Dogma is a poor substitute for understanding
Dogma is a useful device when there is no understanding. Religion is perhaps the best example of this where dictates such as “do not steal” are handed down to a population that possesses very little understanding of the dynamics of life. Without such a command the mass of people might be quite inclined to steal whenever an opportunity presents itself. To inhibit such behavior the commandment comes with penalties for transgression; these penalties might include residence in hell upon death, social and religious ostracizing, and so on. Religions have always issued dogma as a means of taming an otherwise ignorant population.
With the demise of religious authority so society has taken it upon itself to issue its own dogma. Thou shalt be productive, a success, attractive, sociable, a conformer, an adopter of acceptable roles (father, mother, a businessperson, a priest). Once again, this dogma is used to control the behavior of the masses because without punishing social disapproval people might move toward anarchy.

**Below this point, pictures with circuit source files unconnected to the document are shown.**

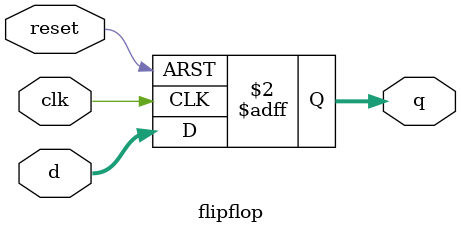
<source format=sv>
module flipflop(clk, reset, d, q );

    input  clk, reset;
    input  [31:0] d;
    output logic [31:0] q;
    
    always@(posedge clk or posedge reset) begin
        if(reset)
            q <= 32'b0;
        else
            q <= d;
    end  
endmodule

</source>
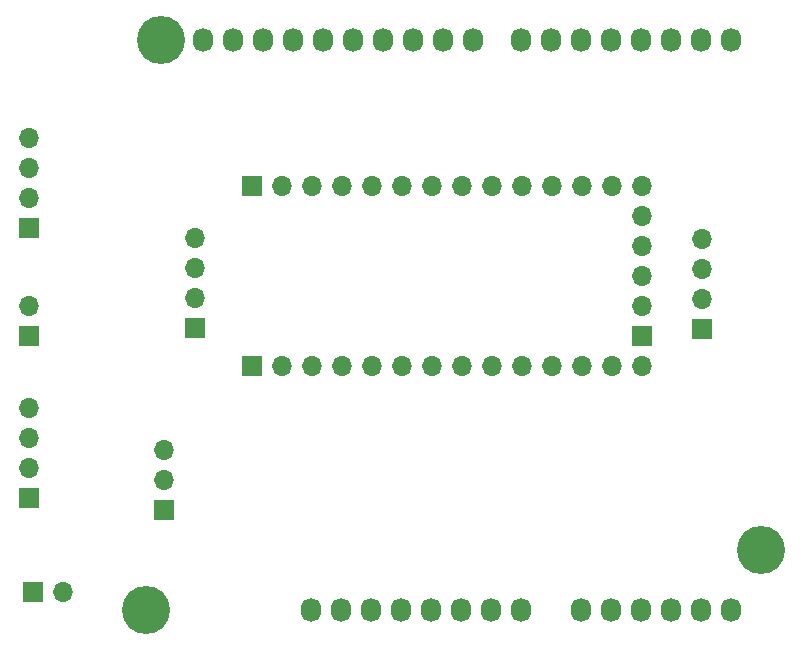
<source format=gbr>
G04 #@! TF.FileFunction,Soldermask,Bot*
%FSLAX46Y46*%
G04 Gerber Fmt 4.6, Leading zero omitted, Abs format (unit mm)*
G04 Created by KiCad (PCBNEW 4.0.6) date 06/14/17 16:45:23*
%MOMM*%
%LPD*%
G01*
G04 APERTURE LIST*
%ADD10C,0.100000*%
%ADD11C,4.064000*%
%ADD12O,1.727200X2.032000*%
%ADD13R,1.700000X1.700000*%
%ADD14O,1.700000X1.700000*%
G04 APERTURE END LIST*
D10*
D11*
X177038000Y-118745000D03*
D12*
X138938000Y-123825000D03*
X141478000Y-123825000D03*
X144018000Y-123825000D03*
X146558000Y-123825000D03*
X149098000Y-123825000D03*
X151638000Y-123825000D03*
X154178000Y-123825000D03*
X156718000Y-123825000D03*
X161798000Y-123825000D03*
X164338000Y-123825000D03*
X166878000Y-123825000D03*
X169418000Y-123825000D03*
X171958000Y-123825000D03*
X174498000Y-123825000D03*
X129794000Y-75565000D03*
X132334000Y-75565000D03*
X134874000Y-75565000D03*
X137414000Y-75565000D03*
X139954000Y-75565000D03*
X142494000Y-75565000D03*
X145034000Y-75565000D03*
X147574000Y-75565000D03*
X150114000Y-75565000D03*
X152654000Y-75565000D03*
X156718000Y-75565000D03*
X159258000Y-75565000D03*
X161798000Y-75565000D03*
X164338000Y-75565000D03*
X166878000Y-75565000D03*
X169418000Y-75565000D03*
X171958000Y-75565000D03*
X174498000Y-75565000D03*
D11*
X124968000Y-123825000D03*
X126238000Y-75565000D03*
D13*
X133988000Y-88007000D03*
D14*
X136528000Y-88007000D03*
X139068000Y-88007000D03*
X141608000Y-88007000D03*
X144148000Y-88007000D03*
X146688000Y-88007000D03*
X149228000Y-88007000D03*
X151768000Y-88007000D03*
X154308000Y-88007000D03*
X156848000Y-88007000D03*
X159388000Y-88007000D03*
X161928000Y-88007000D03*
X164468000Y-88007000D03*
X167008000Y-88007000D03*
D13*
X172098000Y-100105000D03*
D14*
X172098000Y-97565000D03*
X172098000Y-95025000D03*
X172098000Y-92485000D03*
D13*
X167008000Y-100707000D03*
D14*
X167008000Y-98167000D03*
X167008000Y-95627000D03*
X167008000Y-93087000D03*
X167008000Y-90547000D03*
D13*
X133988000Y-103247000D03*
D14*
X136528000Y-103247000D03*
X139068000Y-103247000D03*
X141608000Y-103247000D03*
X144148000Y-103247000D03*
X146688000Y-103247000D03*
X149228000Y-103247000D03*
X151768000Y-103247000D03*
X154308000Y-103247000D03*
X156848000Y-103247000D03*
X159388000Y-103247000D03*
X161928000Y-103247000D03*
X164468000Y-103247000D03*
X167008000Y-103247000D03*
D13*
X129148000Y-99965000D03*
D14*
X129148000Y-97425000D03*
X129148000Y-94885000D03*
X129148000Y-92345000D03*
D13*
X115117000Y-91523200D03*
D14*
X115117000Y-88983200D03*
X115117000Y-86443200D03*
X115117000Y-83903200D03*
D13*
X115117000Y-100667000D03*
D14*
X115117000Y-98127000D03*
D13*
X115117000Y-114383000D03*
D14*
X115117000Y-111843000D03*
X115117000Y-109303000D03*
X115117000Y-106763000D03*
D13*
X126498000Y-115405000D03*
D14*
X126498000Y-112865000D03*
X126498000Y-110325000D03*
D13*
X115458000Y-122365000D03*
D14*
X117998000Y-122365000D03*
M02*

</source>
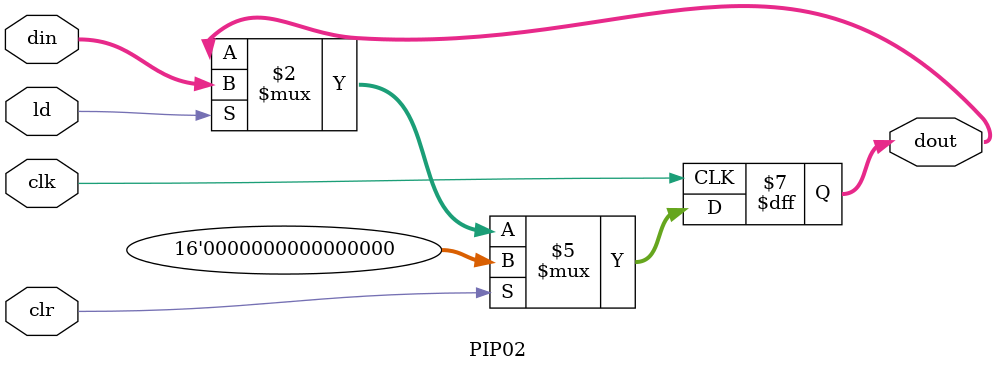
<source format=v>
module PIP01(dout, din, ld, clk);
input [15:0]din;
input ld, clk;
output reg [15:0]dout;
always @(posedge clk)
if (ld) dout<=din;
endmodule

module PIP02 (dout, din, ld, clr, clk);
input [15:0]din;
input ld, clr, clk;
output reg [15:0] dout;
always @(posedge clk)
if (clr) dout<=16'b0;
else if (ld) dout<=din;
endmodule

</source>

The same dynamics apply in so-called spiritual traditions. It is much easier to issue dogma than it is to encourage understanding. A classic example of this can be found in the Gurdjieff tradition. That we should not express negative emotions is now an established part of a deformed set of behaviors that Gurdjieff did not actually specify. The act of not expressing negative emotions was Ouspensky’s baby; Gurdjieff never mentions it in any of his writings. All kinds of nonsense are associated with this dictate; that it allows a person to build up certain energy to help them build an astral body – and numerous variations on this theme. This is the way of dogma and ignorance.
If a person could come to understand the nature of the emotions and more generally the nature of life, they would be less inclined to negative emotions in the first place and hence would not need to inhibit their expression. Such understanding is not easily come by, but with persistence, it is possible to acquire it. The alternative is the way of dogma and a half-formed human being capable of doing something (not expressing negative emotions) but ignorant of why. This could be one way to form stupid saints.
The other problem with dogma is that by its very nature it can specify only a discrete set of rules. If circumstances occur that have not been covered by dogma, then a person is left floundering with the real possibility they destroy anything they have so far achieved through the dogma. An understanding of the laws and basic dynamics that are at play would allow a person to deduce how a situation should be treated.
Alas, the dominant tool of religions and spiritual traditions is that of dogma, and this certainly contributes to the poor results of such organizations and the possibility that a person is damaged by them. A way that embraces reason and understanding is a rare thing and will probably always remain so.
The way of dogma is a bottom-up approach; obey some rules and something useful might come from them. A top-down approach would say gain understanding and the good things will necessarily follow with no effort and no need for dogma. Spinoza states this beautifully in his Ethics:
Blessedness is not the reward of virtue, but virtue itself We do not enjoy blessedness because we keep our lusts in check. On the contrary, it is because we enjoy blessedness that we are able to keep our lusts in check.
Bring your inner state to one of understanding and everything else will fall into place.